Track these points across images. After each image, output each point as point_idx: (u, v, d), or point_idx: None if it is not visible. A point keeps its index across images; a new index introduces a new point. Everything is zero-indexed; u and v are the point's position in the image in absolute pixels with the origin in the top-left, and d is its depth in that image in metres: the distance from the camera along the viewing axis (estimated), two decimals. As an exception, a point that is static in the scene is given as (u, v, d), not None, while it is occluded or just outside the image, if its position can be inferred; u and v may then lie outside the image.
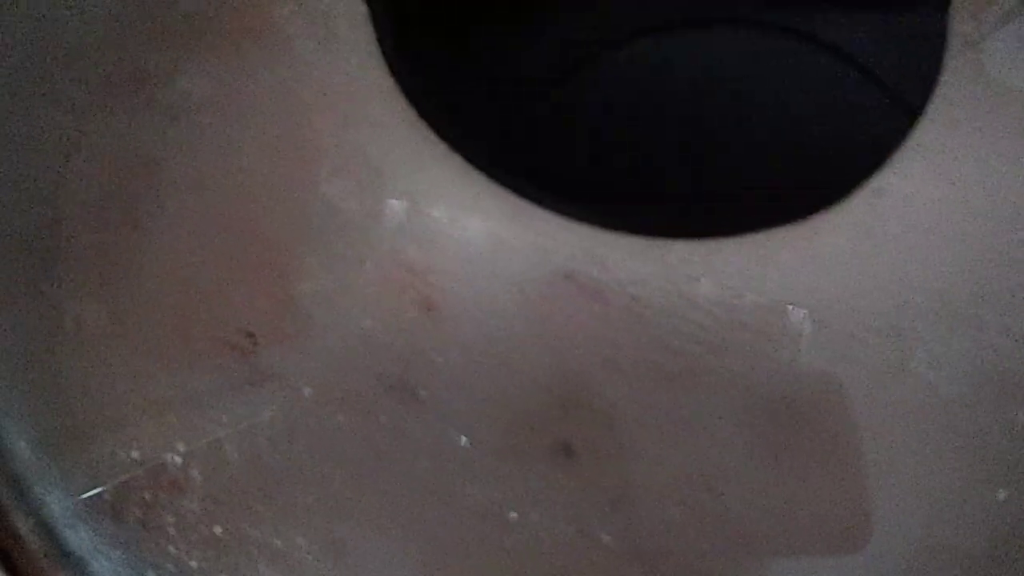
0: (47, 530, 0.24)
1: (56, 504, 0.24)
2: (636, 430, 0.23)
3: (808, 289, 0.24)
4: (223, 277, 0.24)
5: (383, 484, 0.23)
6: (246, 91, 0.24)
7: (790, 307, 0.24)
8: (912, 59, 0.24)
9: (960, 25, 0.25)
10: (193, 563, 0.23)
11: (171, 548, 0.23)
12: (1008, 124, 0.24)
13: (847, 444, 0.24)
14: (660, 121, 0.24)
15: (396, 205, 0.24)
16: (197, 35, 0.25)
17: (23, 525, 0.24)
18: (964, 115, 0.24)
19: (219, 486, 0.23)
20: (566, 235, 0.23)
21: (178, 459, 0.23)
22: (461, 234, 0.23)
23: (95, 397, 0.24)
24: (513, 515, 0.22)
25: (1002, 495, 0.23)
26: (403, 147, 0.24)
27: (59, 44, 0.25)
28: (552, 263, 0.23)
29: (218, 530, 0.23)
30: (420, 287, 0.23)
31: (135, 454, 0.24)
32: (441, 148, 0.23)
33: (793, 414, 0.23)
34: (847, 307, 0.24)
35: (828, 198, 0.24)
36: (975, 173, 0.24)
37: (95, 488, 0.24)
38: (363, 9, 0.24)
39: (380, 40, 0.23)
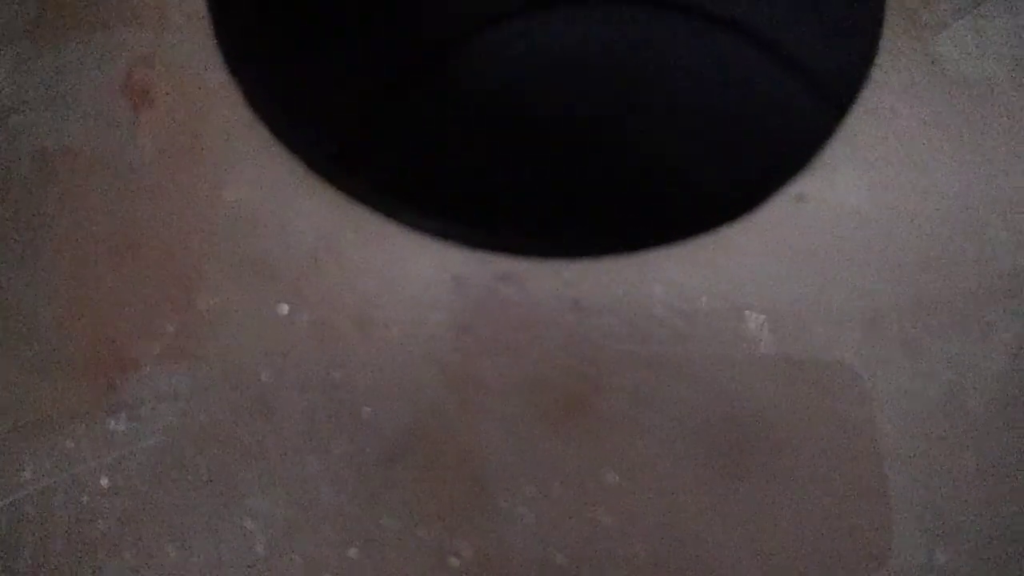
0: None
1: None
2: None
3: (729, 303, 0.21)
4: (111, 291, 0.23)
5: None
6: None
7: (747, 312, 0.21)
8: (840, 44, 0.21)
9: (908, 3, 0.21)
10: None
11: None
12: (957, 116, 0.21)
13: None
14: (546, 120, 0.21)
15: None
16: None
17: None
18: (905, 106, 0.21)
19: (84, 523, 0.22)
20: (481, 264, 0.21)
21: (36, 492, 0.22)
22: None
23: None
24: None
25: (940, 558, 0.20)
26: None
27: None
28: (474, 287, 0.21)
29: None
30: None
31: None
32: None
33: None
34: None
35: (743, 205, 0.21)
36: (914, 172, 0.21)
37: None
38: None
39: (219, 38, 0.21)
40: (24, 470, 0.21)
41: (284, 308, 0.21)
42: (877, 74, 0.21)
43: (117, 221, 0.22)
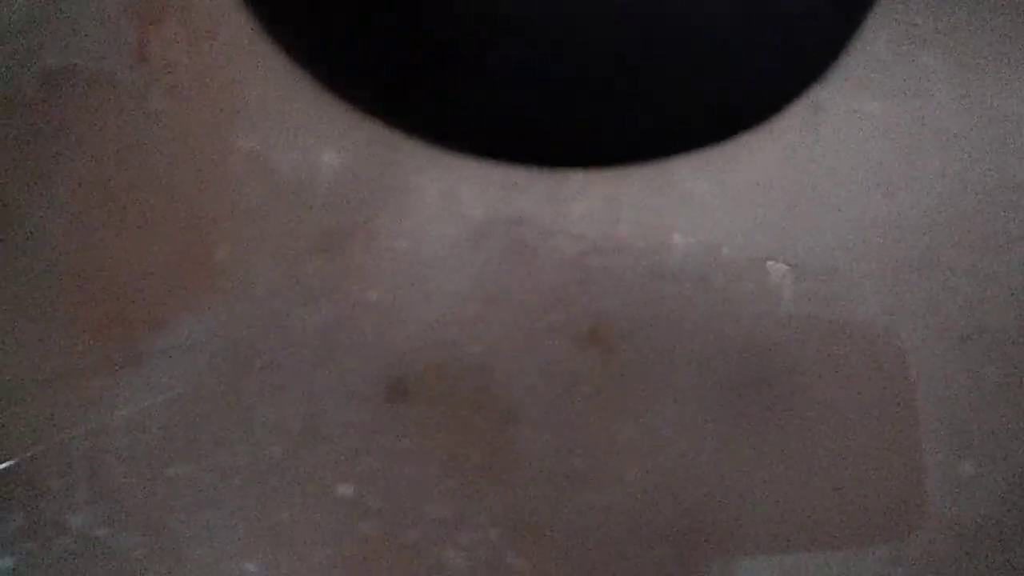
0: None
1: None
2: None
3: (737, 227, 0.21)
4: (128, 240, 0.23)
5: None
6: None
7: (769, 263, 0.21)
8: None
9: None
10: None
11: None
12: (984, 24, 0.20)
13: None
14: (549, 21, 0.21)
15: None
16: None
17: None
18: (927, 14, 0.20)
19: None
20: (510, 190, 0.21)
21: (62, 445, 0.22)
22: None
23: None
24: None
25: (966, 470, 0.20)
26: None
27: None
28: (500, 214, 0.21)
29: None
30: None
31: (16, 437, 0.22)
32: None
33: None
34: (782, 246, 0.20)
35: (757, 113, 0.20)
36: (937, 81, 0.20)
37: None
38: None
39: None
40: (44, 420, 0.21)
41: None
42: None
43: (126, 148, 0.22)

YOUR ASSIGNMENT
Every entry should be repeated verbatim, with the pictures left out.

ANSWER SECTION
Track these points across images. After each image, output each point as point_idx: (u, v, d), or point_idx: None if it is not visible. A point keeps its index across images; a new index introduces a new point. Everything is zero-indexed; u and v are the point's position in the image in absolute pixels with the origin in the top-left, and d is its depth in that image in metres: the distance from the camera along the viewing axis (estimated), two decimals. As an exception, a point that is static in the scene is given as (u, v, d), not None, while it is occluded or just outside the image, if its position can be inferred; u and v may then lie outside the image.
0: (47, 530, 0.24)
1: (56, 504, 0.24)
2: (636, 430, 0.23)
3: (808, 289, 0.24)
4: (223, 277, 0.24)
5: (383, 484, 0.23)
6: (246, 91, 0.24)
7: (790, 307, 0.24)
8: (912, 59, 0.24)
9: (960, 25, 0.25)
10: (193, 563, 0.23)
11: (171, 548, 0.23)
12: (1008, 124, 0.24)
13: (847, 444, 0.24)
14: (660, 121, 0.24)
15: (396, 205, 0.24)
16: (197, 35, 0.25)
17: (23, 525, 0.24)
18: (964, 115, 0.24)
19: (219, 486, 0.23)
20: (566, 235, 0.23)
21: (178, 459, 0.23)
22: (461, 234, 0.23)
23: (95, 397, 0.24)
24: (513, 515, 0.22)
25: (1002, 495, 0.23)
26: (403, 147, 0.24)
27: (59, 44, 0.25)
28: (552, 263, 0.23)
29: (218, 530, 0.23)
30: (420, 287, 0.23)
31: (135, 454, 0.24)
32: (441, 148, 0.23)
33: (793, 414, 0.23)
34: (847, 307, 0.24)
35: (828, 198, 0.24)
36: (975, 173, 0.24)
37: (95, 488, 0.24)
38: (363, 9, 0.24)
39: (380, 40, 0.23)
0: None
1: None
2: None
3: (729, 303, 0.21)
4: (111, 291, 0.23)
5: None
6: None
7: (747, 312, 0.21)
8: (840, 44, 0.21)
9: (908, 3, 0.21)
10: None
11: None
12: (957, 116, 0.21)
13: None
14: (546, 120, 0.21)
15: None
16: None
17: None
18: (905, 106, 0.21)
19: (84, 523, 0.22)
20: (481, 264, 0.21)
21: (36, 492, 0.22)
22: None
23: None
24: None
25: (940, 558, 0.20)
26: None
27: None
28: (474, 287, 0.21)
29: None
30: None
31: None
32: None
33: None
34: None
35: (743, 205, 0.21)
36: (914, 172, 0.21)
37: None
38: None
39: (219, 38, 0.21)
40: (24, 470, 0.21)
41: (284, 308, 0.21)
42: (877, 74, 0.21)
43: (117, 221, 0.22)
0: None
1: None
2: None
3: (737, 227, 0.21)
4: (128, 240, 0.23)
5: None
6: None
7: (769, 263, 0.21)
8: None
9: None
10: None
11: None
12: (984, 24, 0.20)
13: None
14: (549, 21, 0.21)
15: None
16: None
17: None
18: (927, 14, 0.20)
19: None
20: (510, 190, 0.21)
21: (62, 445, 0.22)
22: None
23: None
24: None
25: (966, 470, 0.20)
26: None
27: None
28: (500, 214, 0.21)
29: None
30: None
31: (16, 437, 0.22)
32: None
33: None
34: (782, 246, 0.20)
35: (757, 113, 0.20)
36: (937, 81, 0.20)
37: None
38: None
39: None
40: (44, 420, 0.21)
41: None
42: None
43: (126, 148, 0.22)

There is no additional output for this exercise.